## Data for review
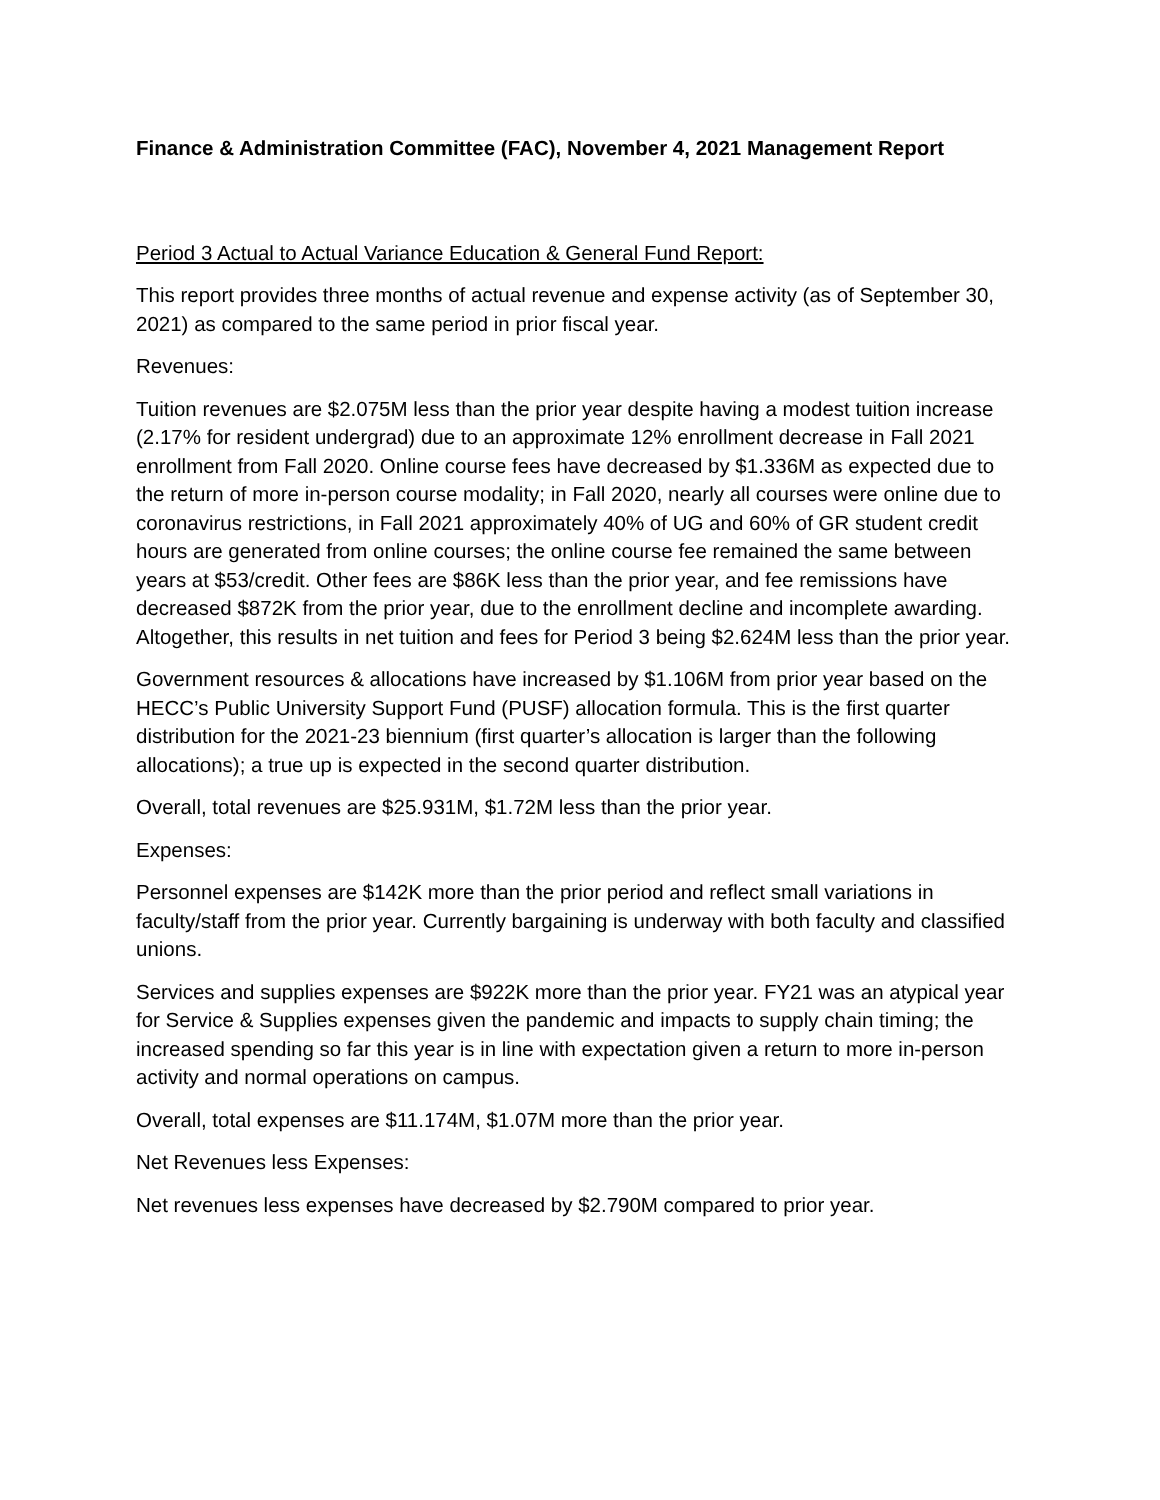Finance & Administration Committee (FAC), November 4, 2021 Management Report
Period 3 Actual to Actual Variance Education & General Fund Report:
This report provides three months of actual revenue and expense activity (as of September 30, 2021) as compared to the same period in prior fiscal year.
Revenues:
Tuition revenues are $2.075M less than the prior year despite having a modest tuition increase (2.17% for resident undergrad) due to an approximate 12% enrollment decrease in Fall 2021 enrollment from Fall 2020. Online course fees have decreased by $1.336M as expected due to the return of more in-person course modality; in Fall 2020, nearly all courses were online due to coronavirus restrictions, in Fall 2021 approximately 40% of UG and 60% of GR student credit hours are generated from online courses; the online course fee remained the same between years at $53/credit. Other fees are $86K less than the prior year, and fee remissions have decreased $872K from the prior year, due to the enrollment decline and incomplete awarding. Altogether, this results in net tuition and fees for Period 3 being $2.624M less than the prior year.
Government resources & allocations have increased by $1.106M from prior year based on the HECC’s Public University Support Fund (PUSF) allocation formula. This is the first quarter distribution for the 2021-23 biennium (first quarter’s allocation is larger than the following allocations); a true up is expected in the second quarter distribution.
Overall, total revenues are $25.931M, $1.72M less than the prior year.
Expenses:
Personnel expenses are $142K more than the prior period and reflect small variations in faculty/staff from the prior year. Currently bargaining is underway with both faculty and classified unions.
Services and supplies expenses are $922K more than the prior year. FY21 was an atypical year for Service & Supplies expenses given the pandemic and impacts to supply chain timing; the increased spending so far this year is in line with expectation given a return to more in-person activity and normal operations on campus.
Overall, total expenses are $11.174M, $1.07M more than the prior year.
Net Revenues less Expenses:
Net revenues less expenses have decreased by $2.790M compared to prior year.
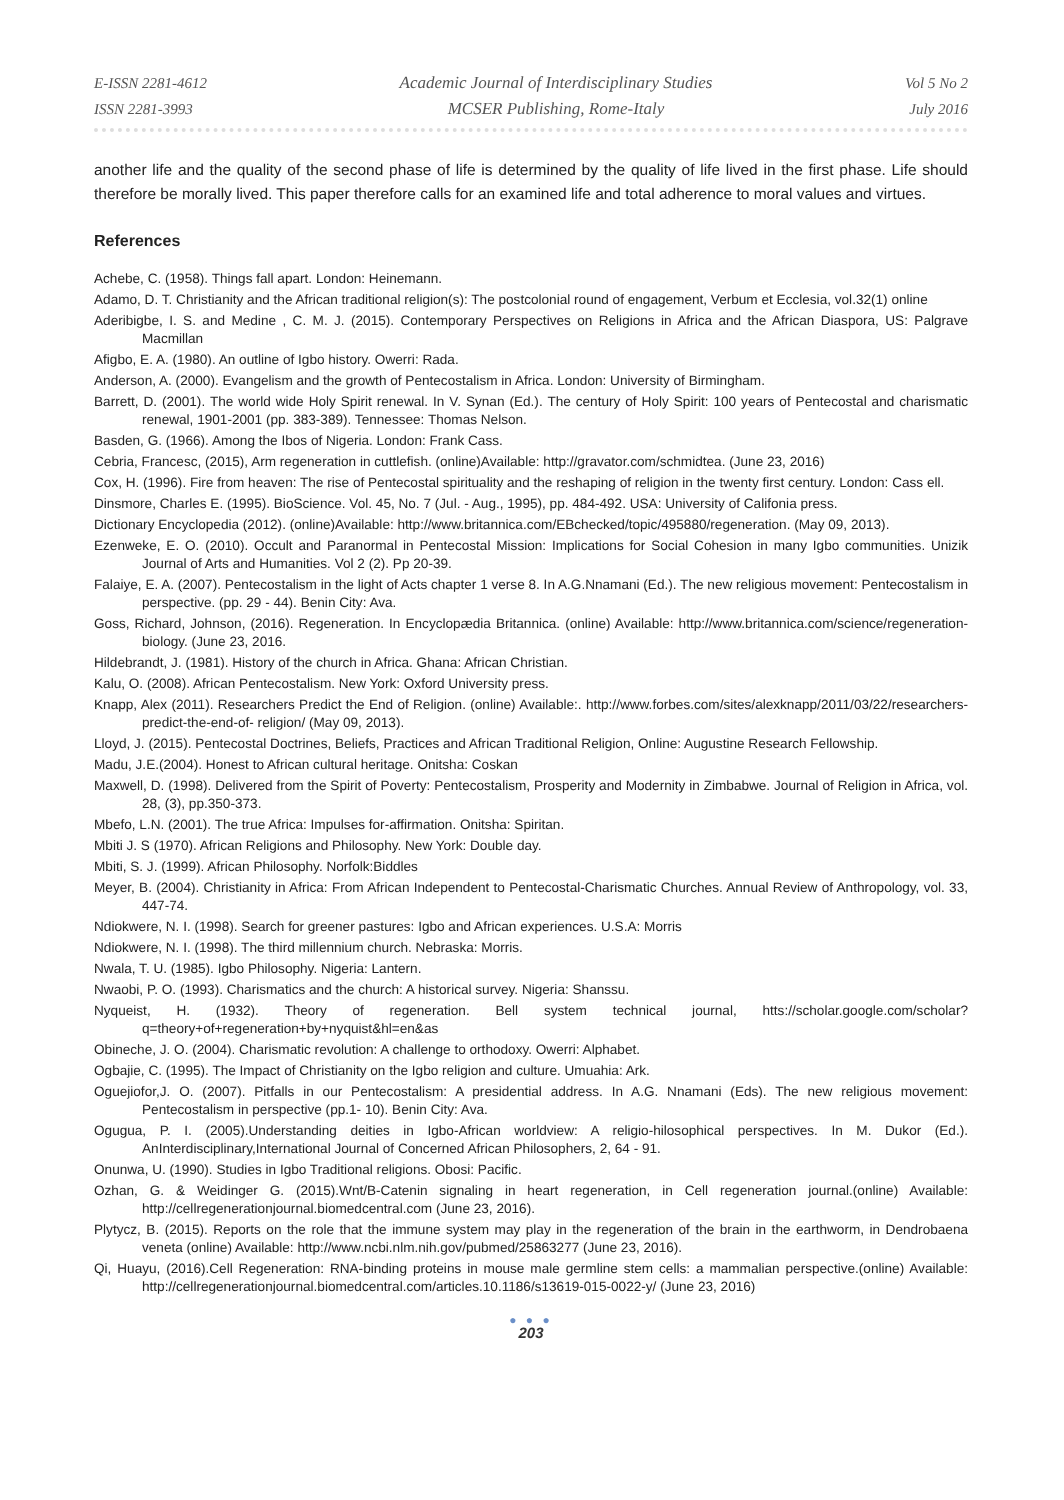E-ISSN 2281-4612
ISSN 2281-3993
Academic Journal of Interdisciplinary Studies
MCSER Publishing, Rome-Italy
Vol 5 No 2
July 2016
another life and the quality of the second phase of life is determined by the quality of life lived in the first phase. Life should therefore be morally lived. This paper therefore calls for an examined life and total adherence to moral values and virtues.
References
Achebe, C. (1958). Things fall apart. London: Heinemann.
Adamo, D. T. Christianity and the African traditional religion(s): The postcolonial round of engagement, Verbum et Ecclesia, vol.32(1) online
Aderibigbe, I. S. and Medine , C. M. J. (2015). Contemporary Perspectives on Religions in Africa and the African Diaspora, US: Palgrave Macmillan
Afigbo, E. A. (1980). An outline of Igbo history. Owerri: Rada.
Anderson, A. (2000). Evangelism and the growth of Pentecostalism in Africa. London: University of Birmingham.
Barrett, D. (2001). The world wide Holy Spirit renewal. In V. Synan (Ed.). The century of Holy Spirit: 100 years of Pentecostal and charismatic renewal, 1901-2001 (pp. 383-389). Tennessee: Thomas Nelson.
Basden, G. (1966). Among the Ibos of Nigeria. London: Frank Cass.
Cebria, Francesc, (2015), Arm regeneration in cuttlefish. (online)Available: http://gravator.com/schmidtea. (June 23, 2016)
Cox, H. (1996). Fire from heaven: The rise of Pentecostal spirituality and the reshaping of religion in the twenty first century. London: Cass ell.
Dinsmore, Charles E. (1995). BioScience. Vol. 45, No. 7 (Jul. - Aug., 1995), pp. 484-492. USA: University of Califonia press.
Dictionary Encyclopedia (2012). (online)Available: http://www.britannica.com/EBchecked/topic/495880/regeneration. (May 09, 2013).
Ezenweke, E. O. (2010). Occult and Paranormal in Pentecostal Mission: Implications for Social Cohesion in many Igbo communities. Unizik Journal of Arts and Humanities. Vol 2 (2). Pp 20-39.
Falaiye, E. A. (2007). Pentecostalism in the light of Acts chapter 1 verse 8. In A.G.Nnamani (Ed.). The new religious movement: Pentecostalism in perspective. (pp. 29 - 44). Benin City: Ava.
Goss, Richard, Johnson, (2016). Regeneration. In Encyclopædia Britannica. (online) Available: http://www.britannica.com/science/regeneration-biology. (June 23, 2016.
Hildebrandt, J. (1981). History of the church in Africa. Ghana: African Christian.
Kalu, O. (2008). African Pentecostalism. New York: Oxford University press.
Knapp, Alex (2011). Researchers Predict the End of Religion. (online) Available:. http://www.forbes.com/sites/alexknapp/2011/03/22/researchers-predict-the-end-of- religion/ (May 09, 2013).
Lloyd, J. (2015). Pentecostal Doctrines, Beliefs, Practices and African Traditional Religion, Online: Augustine Research Fellowship.
Madu, J.E.(2004). Honest to African cultural heritage. Onitsha: Coskan
Maxwell, D. (1998). Delivered from the Spirit of Poverty: Pentecostalism, Prosperity and Modernity in Zimbabwe. Journal of Religion in Africa, vol. 28, (3), pp.350-373.
Mbefo, L.N. (2001). The true Africa: Impulses for-affirmation. Onitsha: Spiritan.
Mbiti J. S (1970). African Religions and Philosophy. New York: Double day.
Mbiti, S. J. (1999). African Philosophy. Norfolk:Biddles
Meyer, B. (2004). Christianity in Africa: From African Independent to Pentecostal-Charismatic Churches. Annual Review of Anthropology, vol. 33, 447-74.
Ndiokwere, N. I. (1998). Search for greener pastures: Igbo and African experiences. U.S.A: Morris
Ndiokwere, N. I. (1998). The third millennium church. Nebraska: Morris.
Nwala, T. U. (1985). Igbo Philosophy. Nigeria: Lantern.
Nwaobi, P. O. (1993). Charismatics and the church: A historical survey. Nigeria: Shanssu.
Nyqueist, H. (1932). Theory of regeneration. Bell system technical journal, htts://scholar.google.com/scholar?q=theory+of+regeneration+by+nyquist&hl=en&as
Obineche, J. O. (2004). Charismatic revolution: A challenge to orthodoxy. Owerri: Alphabet.
Ogbajie, C. (1995). The Impact of Christianity on the Igbo religion and culture. Umuahia: Ark.
Oguejiofor,J. O. (2007). Pitfalls in our Pentecostalism: A presidential address. In A.G. Nnamani (Eds). The new religious movement: Pentecostalism in perspective (pp.1- 10). Benin City: Ava.
Ogugua, P. I. (2005).Understanding deities in Igbo-African worldview: A religio-hilosophical perspectives. In M. Dukor (Ed.). AnInterdisciplinary,International Journal of Concerned African Philosophers, 2, 64 - 91.
Onunwa, U. (1990). Studies in Igbo Traditional religions. Obosi: Pacific.
Ozhan, G. & Weidinger G. (2015).Wnt/B-Catenin signaling in heart regeneration, in Cell regeneration journal.(online) Available: http://cellregenerationjournal.biomedcentral.com (June 23, 2016).
Plytycz, B. (2015). Reports on the role that the immune system may play in the regeneration of the brain in the earthworm, in Dendrobaena veneta (online) Available: http://www.ncbi.nlm.nih.gov/pubmed/25863277 (June 23, 2016).
Qi, Huayu, (2016).Cell Regeneration: RNA-binding proteins in mouse male germline stem cells: a mammalian perspective.(online) Available: http://cellregenerationjournal.biomedcentral.com/articles.10.1186/s13619-015-0022-y/ (June 23, 2016)
● ● ●
203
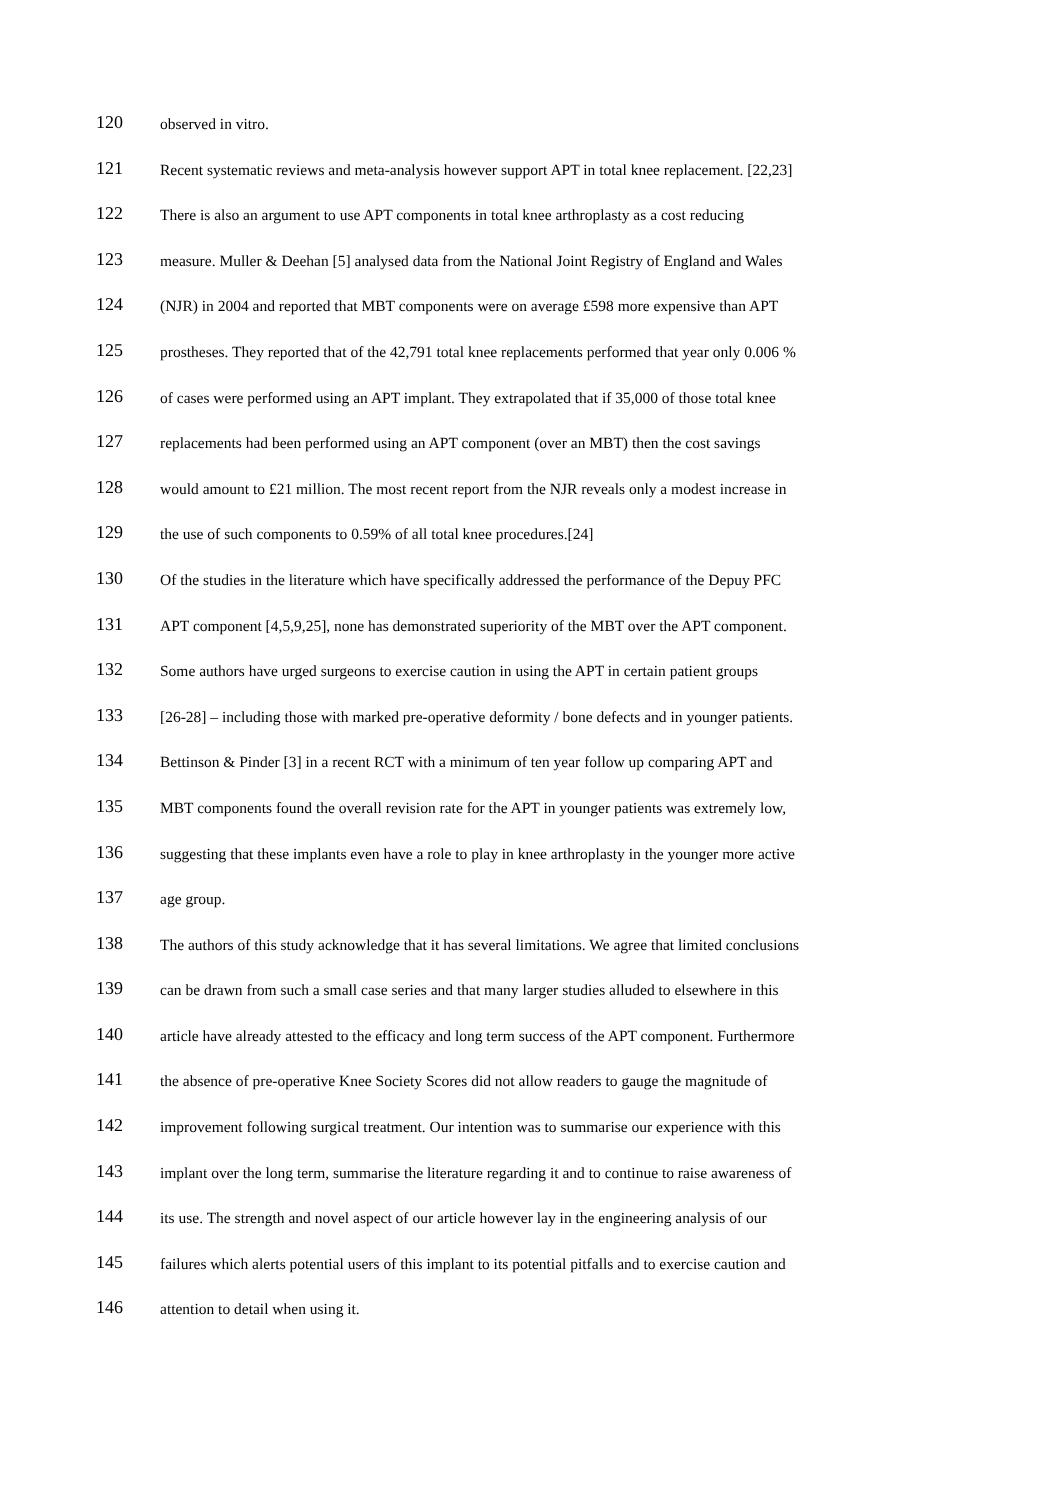120 observed in vitro.
121 Recent systematic reviews and meta-analysis however support APT in total knee replacement. [22,23]
122 There is also an argument to use APT components in total knee arthroplasty as a cost reducing
123 measure. Muller & Deehan [5] analysed data from the National Joint Registry of England and Wales
124 (NJR) in 2004 and reported that MBT components were on average £598 more expensive than APT
125 prostheses. They reported that of the 42,791 total knee replacements performed that year only 0.006 %
126 of cases were performed using an APT implant. They extrapolated that if 35,000 of those total knee
127 replacements had been performed using an APT component (over an MBT) then the cost savings
128 would amount to £21 million. The most recent report from the NJR reveals only a modest increase in
129 the use of such components to 0.59% of all total knee procedures.[24]
130 Of the studies in the literature which have specifically addressed the performance of the Depuy PFC
131 APT component [4,5,9,25], none has demonstrated superiority of the MBT over the APT component.
132 Some authors have urged surgeons to exercise caution in using the APT in certain patient groups
133 [26-28] – including those with marked pre-operative deformity / bone defects and in younger patients.
134 Bettinson & Pinder [3] in a recent RCT with a minimum of ten year follow up comparing APT and
135 MBT components found the overall revision rate for the APT in younger patients was extremely low,
136 suggesting that these implants even have a role to play in knee arthroplasty in the younger more active
137 age group.
138 The authors of this study acknowledge that it has several limitations. We agree that limited conclusions
139 can be drawn from such a small case series and that many larger studies alluded to elsewhere in this
140 article have already attested to the efficacy and long term success of the APT component. Furthermore
141 the absence of pre-operative Knee Society Scores did not allow readers to gauge the magnitude of
142 improvement following surgical treatment. Our intention was to summarise our experience with this
143 implant over the long term, summarise the literature regarding it and to continue to raise awareness of
144 its use. The strength and novel aspect of our article however lay in the engineering analysis of our
145 failures which alerts potential users of this implant to its potential pitfalls and to exercise caution and
146 attention to detail when using it.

## Exercise description
Each of the lines from the one that contains "136 suggesting that" through the last line of the data needs to be repeated exactly, with no others.

## Answer to this task
136 suggesting that these implants even have a role to play in knee arthroplasty in the younger more active
137 age group.
138 The authors of this study acknowledge that it has several limitations. We agree that limited conclusions
139 can be drawn from such a small case series and that many larger studies alluded to elsewhere in this
140 article have already attested to the efficacy and long term success of the APT component. Furthermore
141 the absence of pre-operative Knee Society Scores did not allow readers to gauge the magnitude of
142 improvement following surgical treatment. Our intention was to summarise our experience with this
143 implant over the long term, summarise the literature regarding it and to continue to raise awareness of
144 its use. The strength and novel aspect of our article however lay in the engineering analysis of our
145 failures which alerts potential users of this implant to its potential pitfalls and to exercise caution and
146 attention to detail when using it.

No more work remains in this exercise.